Anatomy of Life follows the life of an unnamed poet from the age of 16 to 25, as he negotiates contemporary urban India. The poet has a quest to understand the human self, and he makes many surprising and illuminating discoveries along the way.
Anatomy of Life is organised in six thematic chapters: Seasons; Myriad Void; Circles and Spheres; Centre and Periphery; Balance; The Wheel. The chapters gradually draw these various themes together to reveal an invisible structure of life, one common to all humanity.
The poet is just sixteen when he moves to a new city with his recently-divorced mother. It is a new beginning; there is the promise of a new life away from endless domestic squabbles. But ghosts of the past still linger…

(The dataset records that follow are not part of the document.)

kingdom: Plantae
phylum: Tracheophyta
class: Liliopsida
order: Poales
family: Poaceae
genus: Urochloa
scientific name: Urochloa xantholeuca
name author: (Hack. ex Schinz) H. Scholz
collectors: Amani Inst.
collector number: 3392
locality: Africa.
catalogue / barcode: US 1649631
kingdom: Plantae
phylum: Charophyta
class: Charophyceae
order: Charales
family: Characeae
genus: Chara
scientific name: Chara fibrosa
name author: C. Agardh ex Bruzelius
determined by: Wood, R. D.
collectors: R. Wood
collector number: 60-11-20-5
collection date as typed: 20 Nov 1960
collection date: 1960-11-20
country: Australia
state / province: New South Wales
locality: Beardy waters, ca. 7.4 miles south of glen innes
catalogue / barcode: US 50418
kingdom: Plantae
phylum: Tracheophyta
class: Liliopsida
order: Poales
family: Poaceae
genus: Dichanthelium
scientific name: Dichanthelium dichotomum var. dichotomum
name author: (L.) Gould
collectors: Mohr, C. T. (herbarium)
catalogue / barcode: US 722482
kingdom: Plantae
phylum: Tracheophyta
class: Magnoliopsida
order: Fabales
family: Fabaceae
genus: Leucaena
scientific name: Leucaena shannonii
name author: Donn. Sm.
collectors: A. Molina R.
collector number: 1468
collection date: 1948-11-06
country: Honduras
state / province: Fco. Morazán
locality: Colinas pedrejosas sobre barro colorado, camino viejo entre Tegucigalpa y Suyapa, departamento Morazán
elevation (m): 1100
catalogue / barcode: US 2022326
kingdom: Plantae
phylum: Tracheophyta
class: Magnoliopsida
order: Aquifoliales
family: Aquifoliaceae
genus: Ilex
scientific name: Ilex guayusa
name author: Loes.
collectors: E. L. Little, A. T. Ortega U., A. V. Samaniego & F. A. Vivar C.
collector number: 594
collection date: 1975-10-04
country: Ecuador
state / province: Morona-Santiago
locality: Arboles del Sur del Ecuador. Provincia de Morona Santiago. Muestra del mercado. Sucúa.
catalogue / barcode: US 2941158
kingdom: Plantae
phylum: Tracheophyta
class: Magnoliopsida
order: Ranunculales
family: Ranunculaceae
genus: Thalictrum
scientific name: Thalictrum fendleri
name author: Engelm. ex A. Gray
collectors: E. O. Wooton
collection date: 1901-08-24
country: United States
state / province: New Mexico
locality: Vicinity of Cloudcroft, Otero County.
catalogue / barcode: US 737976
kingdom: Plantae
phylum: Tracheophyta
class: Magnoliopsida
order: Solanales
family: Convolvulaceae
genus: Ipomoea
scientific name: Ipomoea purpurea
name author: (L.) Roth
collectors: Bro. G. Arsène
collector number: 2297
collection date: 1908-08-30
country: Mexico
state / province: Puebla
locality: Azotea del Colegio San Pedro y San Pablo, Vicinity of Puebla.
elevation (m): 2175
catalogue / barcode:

The poet joins college, meets his first love, and makes new friends. In places as various as the balcony of a hotel in Benares, to the squalid room of a sex worker, he experiences moments of confusion, contemplation, ennui, ecstasy, happiness, and epiphany. Thoughtful, sensitive, and observant, his explorations take him beyond the physical world, into the realm of thought. He is relentless in his attempts to understand ideas: his own; his contemporaries'; those of the dead.
Devdan Chaudhuri says:
“I wanted to decipher and understand the fundamental design of the human self. If we don’t understand the self, we don’t understand ourselves, nor do we realise why we do, what to do. I consider my novel to be a contribution to what I term literature of inquest. I mean it attempts to decipher and understand something that is universal, and tries to offer fresh perspectives and insights, which will be useful to readers.
I discovered the structure of the novel, with six chapters pointing out an invisible design of life, while I was writing. And that structure determined how I wrote the story, what to put it and what to omit.”
Praise for Anatomy of Life
"A narrative that's shaped like a fable, but in which we recognise the various features of life in India today.” Amit Chaudhuri
“An unusual and readable chronicle of an abstract poet’s journey, veering from the salacious to the sacred.” Romesh Gunesekera.